Directions for this task:
The entries are to be reproduced word for word, with all images left out.

Supplied records:
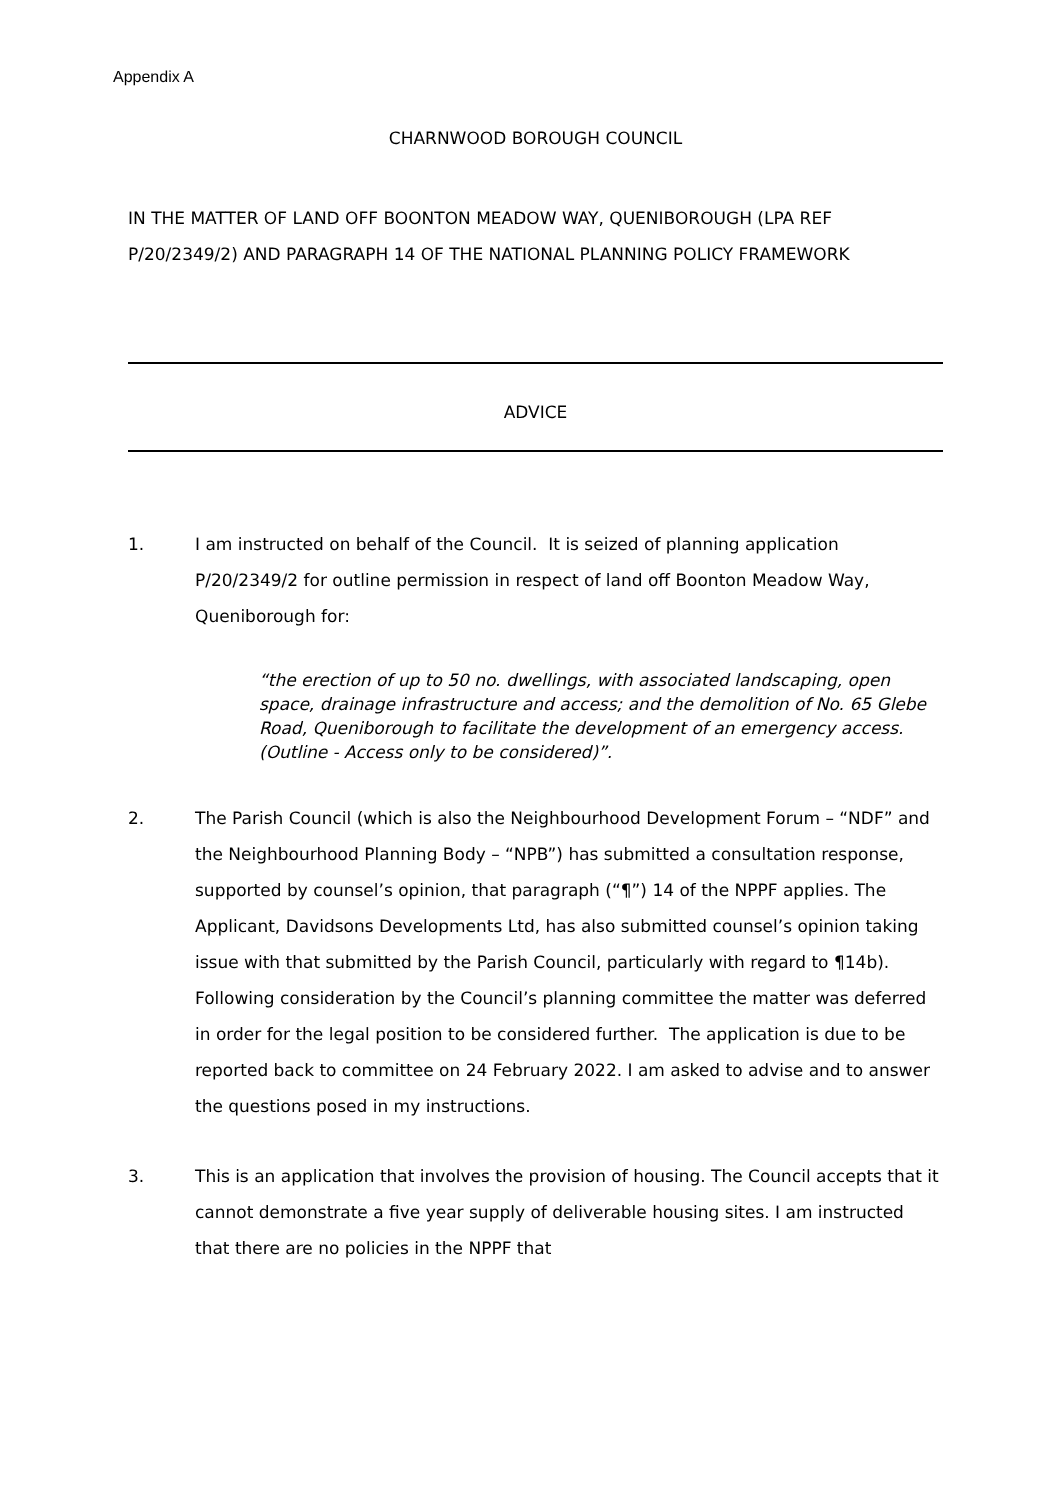Appendix A
CHARNWOOD BOROUGH COUNCIL
IN THE MATTER OF LAND OFF BOONTON MEADOW WAY, QUENIBOROUGH (LPA REF P/20/2349/2) AND PARAGRAPH 14 OF THE NATIONAL PLANNING POLICY FRAMEWORK
ADVICE
1. I am instructed on behalf of the Council. It is seized of planning application P/20/2349/2 for outline permission in respect of land off Boonton Meadow Way, Queniborough for:
“the erection of up to 50 no. dwellings, with associated landscaping, open space, drainage infrastructure and access; and the demolition of No. 65 Glebe Road, Queniborough to facilitate the development of an emergency access. (Outline - Access only to be considered)”.
2. The Parish Council (which is also the Neighbourhood Development Forum – “NDF” and the Neighbourhood Planning Body – “NPB”) has submitted a consultation response, supported by counsel’s opinion, that paragraph (“¶”) 14 of the NPPF applies. The Applicant, Davidsons Developments Ltd, has also submitted counsel’s opinion taking issue with that submitted by the Parish Council, particularly with regard to ¶14b). Following consideration by the Council’s planning committee the matter was deferred in order for the legal position to be considered further. The application is due to be reported back to committee on 24 February 2022. I am asked to advise and to answer the questions posed in my instructions.
3. This is an application that involves the provision of housing. The Council accepts that it cannot demonstrate a five year supply of deliverable housing sites. I am instructed that there are no policies in the NPPF that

Answer box:
Appendix A
CHARNWOOD BOROUGH COUNCIL
IN THE MATTER OF LAND OFF BOONTON MEADOW WAY, QUENIBOROUGH (LPA REF P/20/2349/2) AND PARAGRAPH 14 OF THE NATIONAL PLANNING POLICY FRAMEWORK
ADVICE
1. I am instructed on behalf of the Council. It is seized of planning application P/20/2349/2 for outline permission in respect of land off Boonton Meadow Way, Queniborough for:
“the erection of up to 50 no. dwellings, with associated landscaping, open space, drainage infrastructure and access; and the demolition of No. 65 Glebe Road, Queniborough to facilitate the development of an emergency access. (Outline - Access only to be considered)”.
2. The Parish Council (which is also the Neighbourhood Development Forum – “NDF” and the Neighbourhood Planning Body – “NPB”) has submitted a consultation response, supported by counsel’s opinion, that paragraph (“¶”) 14 of the NPPF applies. The Applicant, Davidsons Developments Ltd, has also submitted counsel’s opinion taking issue with that submitted by the Parish Council, particularly with regard to ¶14b). Following consideration by the Council’s planning committee the matter was deferred in order for the legal position to be considered further. The application is due to be reported back to committee on 24 February 2022. I am asked to advise and to answer the questions posed in my instructions.
3. This is an application that involves the provision of housing. The Council accepts that it cannot demonstrate a five year supply of deliverable housing sites. I am instructed that there are no policies in the NPPF that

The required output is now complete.